Alcohol recovery is no joke, and everyone’s story is a little different. How they got there (or how long it took) doesn’t matter. The key is making sure they get the help they need in that moment.
Here are some things you can expect along the way.
Perhaps the most difficult stage of most alcohol recovery stories is withdrawal. It takes the body some time to get rid of alcohol, which it has grown accustomed to. Common symptoms include:
- Difficulty sleeping
- Stomach problems
Depending on the severity of alcohol abuse—and the length of time—symptoms might be more severe. Hallucinations and delusions are possible, and if these happen you should immediately get in touch with a doctor.
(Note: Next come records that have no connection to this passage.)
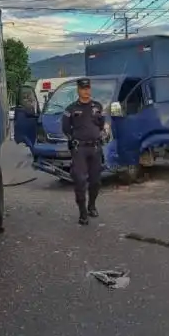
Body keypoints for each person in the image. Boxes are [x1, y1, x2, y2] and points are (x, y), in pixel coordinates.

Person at [61, 77, 105, 225]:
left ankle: (91, 206)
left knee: (96, 181)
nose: (86, 91)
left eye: (88, 88)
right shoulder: (71, 109)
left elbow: (101, 124)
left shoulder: (97, 106)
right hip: (80, 149)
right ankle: (82, 213)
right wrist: (74, 139)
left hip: (95, 148)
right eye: (83, 89)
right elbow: (66, 129)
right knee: (79, 180)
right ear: (78, 90)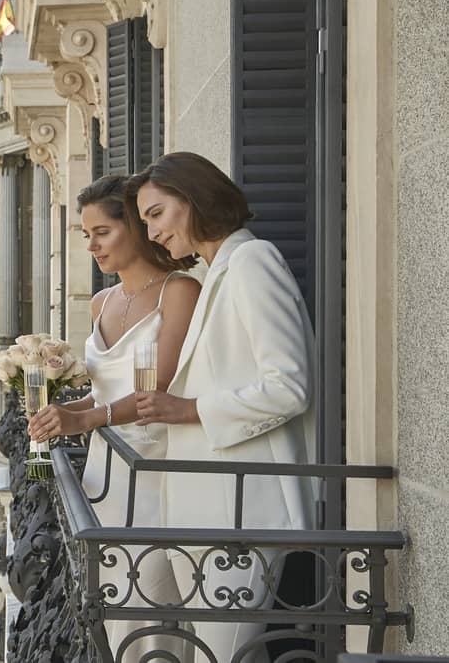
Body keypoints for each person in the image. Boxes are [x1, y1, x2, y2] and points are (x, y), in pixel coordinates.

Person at [126, 152, 317, 663]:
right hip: (210, 517)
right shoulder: (219, 273)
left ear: (193, 198)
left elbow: (290, 386)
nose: (151, 234)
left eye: (156, 214)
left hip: (242, 516)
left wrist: (186, 410)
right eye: (145, 221)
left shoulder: (253, 263)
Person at [29, 174, 200, 661]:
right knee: (111, 615)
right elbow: (106, 392)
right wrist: (63, 413)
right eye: (86, 236)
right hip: (104, 480)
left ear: (137, 228)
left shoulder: (178, 291)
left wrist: (86, 419)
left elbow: (155, 390)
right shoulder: (102, 301)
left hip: (155, 476)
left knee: (152, 616)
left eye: (101, 232)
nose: (92, 246)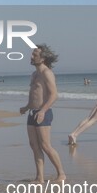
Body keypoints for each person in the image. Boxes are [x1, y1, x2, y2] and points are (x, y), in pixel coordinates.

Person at [19, 44, 66, 183]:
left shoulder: (47, 73)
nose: (32, 56)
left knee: (45, 145)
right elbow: (35, 94)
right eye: (32, 54)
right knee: (34, 145)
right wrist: (26, 107)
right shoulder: (34, 74)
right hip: (32, 112)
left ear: (43, 58)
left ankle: (61, 174)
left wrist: (43, 111)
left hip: (43, 113)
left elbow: (54, 95)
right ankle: (40, 177)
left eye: (35, 54)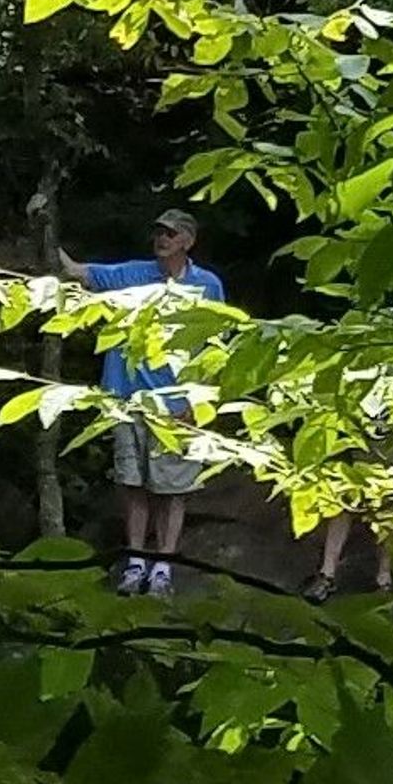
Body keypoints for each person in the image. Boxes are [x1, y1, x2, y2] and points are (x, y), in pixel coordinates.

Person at [81, 202, 223, 592]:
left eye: (171, 233)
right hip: (127, 400)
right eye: (159, 232)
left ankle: (163, 565)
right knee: (133, 482)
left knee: (172, 488)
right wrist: (41, 226)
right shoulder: (133, 275)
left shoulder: (207, 285)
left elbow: (214, 347)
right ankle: (136, 560)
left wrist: (198, 403)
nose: (162, 239)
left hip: (176, 400)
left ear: (188, 242)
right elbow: (79, 273)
There’s a chance that your body could be shutting down.
First And Second Week Symptoms
Each person’s alcohol recovery timeline varies, though it usually takes 4 to 5 days to get the stuff out of your system completely. This is when life without alcohol really starts, and a former drinker must teach (or re-teach) themselves how to lead a productive life while sober.
AA meetings or AA treatments are common. Some people start going to these right away and continue going to meetings daily until they feel like they can navigate their life without them. Or, they just go indefinitely.
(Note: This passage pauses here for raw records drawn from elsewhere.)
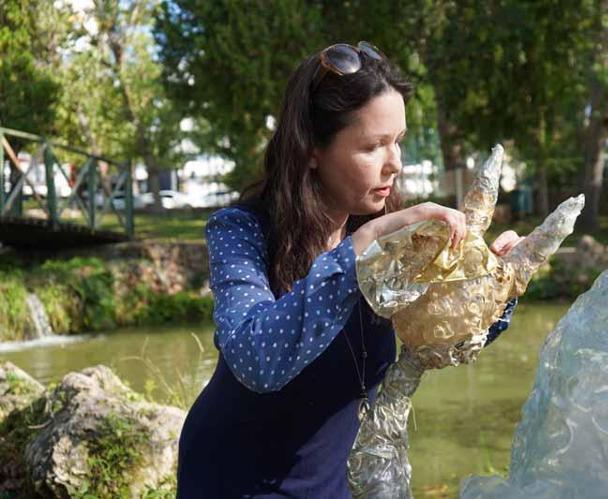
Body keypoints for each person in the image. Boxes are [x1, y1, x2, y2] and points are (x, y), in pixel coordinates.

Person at [177, 41, 523, 498]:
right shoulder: (241, 231)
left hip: (336, 484)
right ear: (311, 149)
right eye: (373, 146)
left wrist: (492, 288)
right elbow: (256, 360)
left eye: (397, 141)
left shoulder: (391, 235)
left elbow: (435, 343)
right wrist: (362, 248)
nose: (395, 164)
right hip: (236, 482)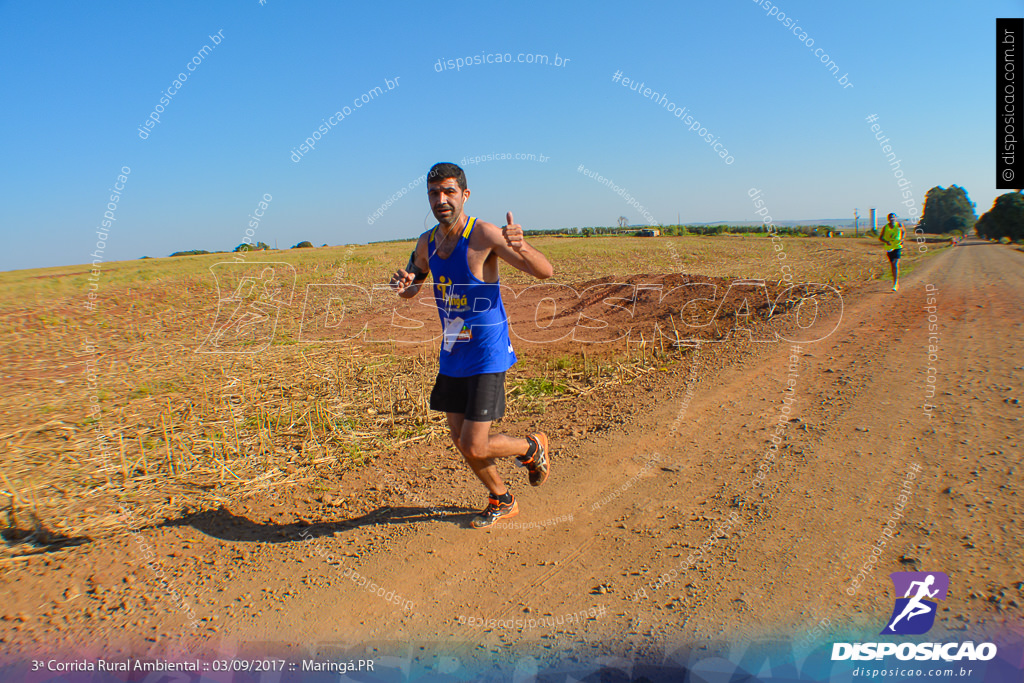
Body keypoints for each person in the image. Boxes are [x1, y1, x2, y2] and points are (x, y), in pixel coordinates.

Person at [389, 162, 554, 529]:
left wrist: (521, 244)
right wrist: (404, 285)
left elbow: (545, 272)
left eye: (449, 191)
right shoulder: (426, 242)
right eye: (434, 193)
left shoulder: (483, 234)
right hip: (453, 352)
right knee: (460, 439)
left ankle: (531, 446)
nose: (441, 199)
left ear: (465, 194)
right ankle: (502, 497)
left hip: (486, 351)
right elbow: (415, 281)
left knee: (476, 444)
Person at [879, 213, 903, 292]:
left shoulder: (899, 225)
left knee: (895, 264)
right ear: (888, 219)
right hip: (889, 248)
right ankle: (895, 281)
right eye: (890, 218)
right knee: (892, 265)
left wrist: (902, 239)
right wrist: (886, 241)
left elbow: (904, 232)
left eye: (893, 217)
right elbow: (880, 238)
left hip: (897, 247)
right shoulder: (885, 227)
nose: (892, 219)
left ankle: (895, 283)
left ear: (895, 218)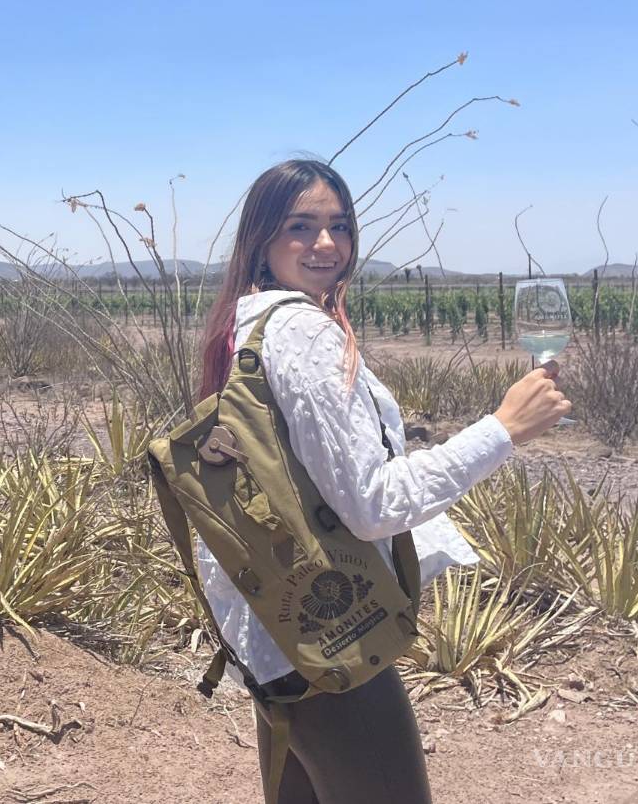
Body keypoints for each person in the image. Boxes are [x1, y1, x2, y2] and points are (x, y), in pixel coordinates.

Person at [196, 158, 571, 804]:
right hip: (331, 636)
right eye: (301, 226)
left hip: (274, 620)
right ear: (261, 237)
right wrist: (503, 428)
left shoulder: (246, 321)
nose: (326, 243)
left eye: (339, 225)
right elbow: (372, 503)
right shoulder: (302, 332)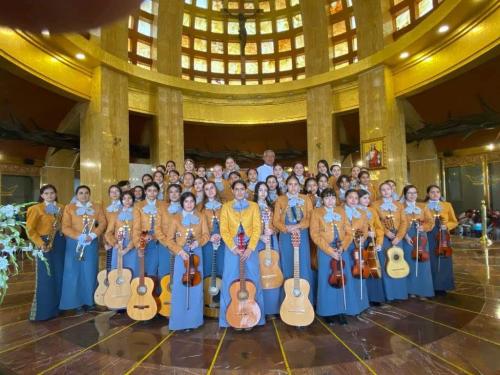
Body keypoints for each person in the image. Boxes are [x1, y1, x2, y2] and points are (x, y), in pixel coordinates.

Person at [219, 180, 265, 328]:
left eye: (242, 189)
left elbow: (257, 228)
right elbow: (223, 229)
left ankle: (254, 317)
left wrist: (251, 248)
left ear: (246, 190)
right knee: (230, 279)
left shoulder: (254, 206)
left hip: (250, 246)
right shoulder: (226, 207)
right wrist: (233, 248)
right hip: (232, 247)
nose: (239, 192)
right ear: (232, 191)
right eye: (236, 189)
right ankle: (231, 318)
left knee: (253, 278)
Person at [164, 192, 209, 331]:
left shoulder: (201, 217)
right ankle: (179, 322)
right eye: (186, 201)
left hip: (196, 254)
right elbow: (169, 240)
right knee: (180, 287)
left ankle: (194, 321)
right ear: (182, 203)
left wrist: (198, 243)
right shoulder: (175, 219)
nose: (189, 204)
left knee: (195, 286)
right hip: (181, 256)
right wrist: (180, 251)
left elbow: (206, 235)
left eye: (191, 201)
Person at [310, 189, 353, 325]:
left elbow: (349, 232)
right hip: (325, 250)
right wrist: (330, 251)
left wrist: (343, 247)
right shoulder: (317, 213)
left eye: (332, 198)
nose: (330, 201)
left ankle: (341, 311)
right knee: (326, 280)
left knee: (341, 279)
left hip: (341, 249)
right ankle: (327, 312)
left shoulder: (341, 211)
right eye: (327, 198)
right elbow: (315, 234)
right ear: (322, 200)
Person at [60, 185, 106, 313]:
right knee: (74, 272)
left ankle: (89, 301)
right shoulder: (69, 208)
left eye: (86, 193)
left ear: (89, 194)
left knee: (90, 271)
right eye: (81, 193)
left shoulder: (97, 207)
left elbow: (102, 223)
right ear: (76, 195)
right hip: (74, 243)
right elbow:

(Here’s where you can learn more about recovery chips and Alcoholic’s Anonymous.)
There’s really no one way to do it—if you or a loved one is beyond the withdrawal stage, the priority should be figuring out how to set your life up so you don’t get tempted to abuse alcohol again.
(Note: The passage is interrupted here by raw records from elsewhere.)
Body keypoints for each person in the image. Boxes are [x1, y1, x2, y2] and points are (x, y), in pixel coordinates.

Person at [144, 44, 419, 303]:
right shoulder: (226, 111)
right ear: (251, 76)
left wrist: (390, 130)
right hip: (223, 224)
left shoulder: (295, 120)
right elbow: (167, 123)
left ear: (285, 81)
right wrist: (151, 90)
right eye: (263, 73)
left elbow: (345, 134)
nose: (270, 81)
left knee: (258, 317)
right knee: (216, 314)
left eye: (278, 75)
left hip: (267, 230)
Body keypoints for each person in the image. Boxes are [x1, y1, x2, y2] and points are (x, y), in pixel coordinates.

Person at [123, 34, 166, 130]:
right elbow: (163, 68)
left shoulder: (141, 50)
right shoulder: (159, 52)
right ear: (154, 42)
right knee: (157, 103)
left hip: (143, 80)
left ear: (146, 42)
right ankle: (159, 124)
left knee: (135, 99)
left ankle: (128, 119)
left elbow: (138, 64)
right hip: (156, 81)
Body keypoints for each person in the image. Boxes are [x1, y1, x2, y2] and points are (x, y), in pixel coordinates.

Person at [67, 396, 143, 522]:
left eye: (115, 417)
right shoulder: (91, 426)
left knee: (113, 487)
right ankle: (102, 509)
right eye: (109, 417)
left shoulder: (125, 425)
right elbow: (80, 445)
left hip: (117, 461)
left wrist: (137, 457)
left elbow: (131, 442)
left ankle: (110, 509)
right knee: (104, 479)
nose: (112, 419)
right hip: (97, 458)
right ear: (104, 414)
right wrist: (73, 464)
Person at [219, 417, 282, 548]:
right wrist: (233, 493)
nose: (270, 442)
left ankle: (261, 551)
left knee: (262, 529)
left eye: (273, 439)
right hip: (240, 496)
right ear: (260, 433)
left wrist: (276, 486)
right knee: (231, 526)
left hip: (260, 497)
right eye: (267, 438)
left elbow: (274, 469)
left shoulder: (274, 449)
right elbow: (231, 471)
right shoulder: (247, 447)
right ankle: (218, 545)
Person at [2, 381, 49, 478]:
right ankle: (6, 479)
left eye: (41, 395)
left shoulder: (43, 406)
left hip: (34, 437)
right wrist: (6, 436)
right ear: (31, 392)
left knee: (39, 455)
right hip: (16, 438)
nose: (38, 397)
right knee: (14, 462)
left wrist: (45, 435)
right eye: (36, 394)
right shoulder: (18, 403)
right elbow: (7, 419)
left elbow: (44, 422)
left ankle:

Studies show that after 30 days liver health improves. Your physical body is improving, but the mind sometimes lags behind. One month into your sobriety is a common time for depression or anxiety to creep in.
At this juncture, your priority should be to lean on the healthy habits you’ve installed in your life. Whether you’re going to meetings, exercising, or checking in with a sponsor or loved ones daily, prioritize these things above all else.
After 3 to 6 months, your new habits will become like second nature. If you’ve gone this long without having a drink, you’ve got enough “proof” behind you to lean on that you can stay sober if times get difficult. That’s something only time can give you.
The most important thing about any alcoholic’s timeline is this: don’t get fooled into thinking you’ve “beaten” alcoholism. Ever. If your goal is to stay sober and lead a healthier life, set yourself up in a way that you never look beyond the day at hand. It sounds cliche, but take it one day at a time.
Your Alcohol Recovery Timeline
There’s no one definite alcohol recovery timeline for each person. The key is to adopt good habits, take it one day at a time, and forge your own path. Ask yourself why you’re getting sober, and try leaning on that.
Above all, be proud and surround yourself with positivity. Alcohol recovery is not easy, but you can do it if you put your mind to it.